• [WHAT YOU NEED TO DO]: All records below should be repeated exactly, with the pictures left out.

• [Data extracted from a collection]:
=-=-=
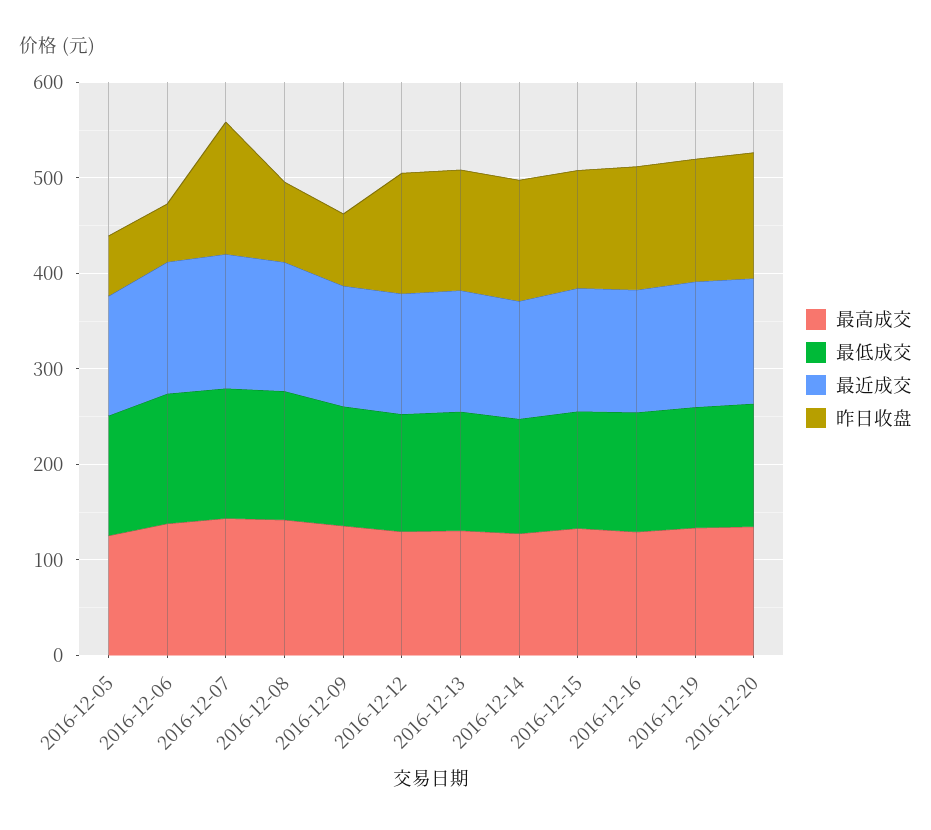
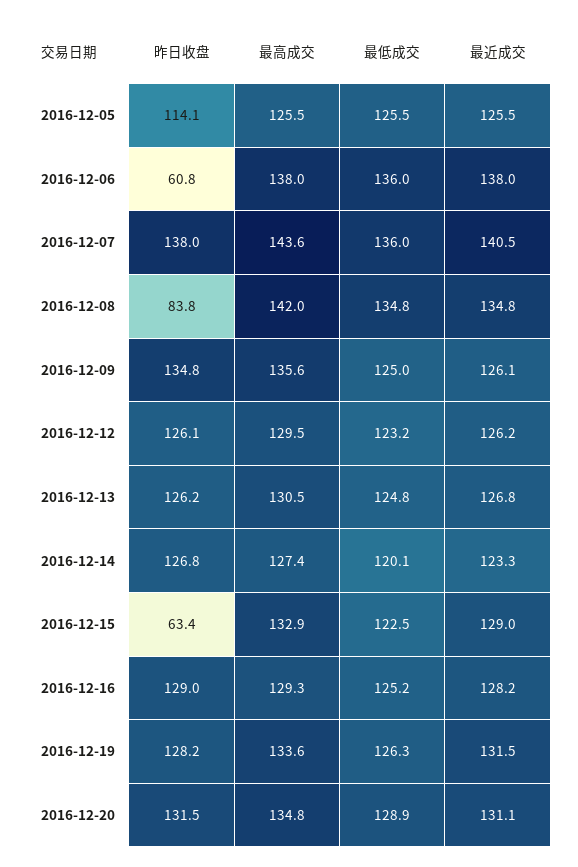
  {
    "最高成交": {
      "2016-12-05": 125.5,
      "2016-12-06": 138,
      "2016-12-07": 143.6,
      "2016-12-08": 142,
      "2016-12-09": 135.6,
      "2016-12-12": 129.5,
      "2016-12-13": 130.5,
      "2016-12-14": 127.4,
      "2016-12-15": 132.9,
      "2016-12-16": 129.3,
      "2016-12-19": 133.6,
      "2016-12-20": 134.8
    },
    "最低成交": {
      "2016-12-05": 125.5,
      "2016-12-06": 136,
      "2016-12-07": 136,
      "2016-12-08": 134.8,
      "2016-12-09": 125,
      "2016-12-12": 123.2,
      "2016-12-13": 124.8,
      "2016-12-14": 120.1,
      "2016-12-15": 122.5,
      "2016-12-16": 125.2,
      "2016-12-19": 126.3,
      "2016-12-20": 128.9
    },
    "最近成交": {
      "2016-12-05": 125.5,
      "2016-12-06": 138,
      "2016-12-07": 140.5,
      "2016-12-08": 134.8,
      "2016-12-09": 126.1,
      "2016-12-12": 126.2,
      "2016-12-13": 126.8,
      "2016-12-14": 123.3,
      "2016-12-15": 129,
      "2016-12-16": 128.2,
      "2016-12-19": 131.5,
      "2016-12-20": 131.1
    },
    "昨日收盘": {
-     "2016-12-05": 60,
+     "2016-12-05": 114.1,
      "2016-12-06": 60.8,
      "2016-12-07": 138,
      "2016-12-08": 83.8,
-     "2016-12-09": 80,
+     "2016-12-09": 134.8,
      "2016-12-12": 126.1,
      "2016-12-13": 126.2,
      "2016-12-14": 126.8,
-     "2016-12-15": 120,
+     "2016-12-15": 63.4,
      "2016-12-16": 129,
      "2016-12-19": 128.2,
      "2016-12-20": 131.5
    }
  }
=-=-=
• [PROBLEM SOLUTION]:
  {
    "最高成交": {
      "2016-12-05": 125.5,
      "2016-12-06": 138,
      "2016-12-07": 143.6,
      "2016-12-08": 142,
      "2016-12-09": 135.6,
      "2016-12-12": 129.5,
      "2016-12-13": 130.5,
      "2016-12-14": 127.4,
      "2016-12-15": 132.9,
      "2016-12-16": 129.3,
      "2016-12-19": 133.6,
      "2016-12-20": 134.8
    },
    "最低成交": {
      "2016-12-05": 125.5,
      "2016-12-06": 136,
      "2016-12-07": 136,
      "2016-12-08": 134.8,
      "2016-12-09": 125,
      "2016-12-12": 123.2,
      "2016-12-13": 124.8,
      "2016-12-14": 120.1,
      "2016-12-15": 122.5,
      "2016-12-16": 125.2,
      "2016-12-19": 126.3,
      "2016-12-20": 128.9
    },
    "最近成交": {
      "2016-12-05": 125.5,
      "2016-12-06": 138,
      "2016-12-07": 140.5,
      "2016-12-08": 134.8,
      "2016-12-09": 126.1,
      "2016-12-12": 126.2,
      "2016-12-13": 126.8,
      "2016-12-14": 123.3,
      "2016-12-15": 129,
      "2016-12-16": 128.2,
      "2016-12-19": 131.5,
      "2016-12-20": 131.1
    },
    "昨日收盘": {
-     "2016-12-05": 60,
+     "2016-12-05": 114.1,
      "2016-12-06": 60.8,
      "2016-12-07": 138,
      "2016-12-08": 83.8,
-     "2016-12-09": 80,
+     "2016-12-09": 134.8,
      "2016-12-12": 126.1,
      "2016-12-13": 126.2,
      "2016-12-14": 126.8,
-     "2016-12-15": 120,
+     "2016-12-15": 63.4,
      "2016-12-16": 129,
      "2016-12-19": 128.2,
      "2016-12-20": 131.5
    }
  }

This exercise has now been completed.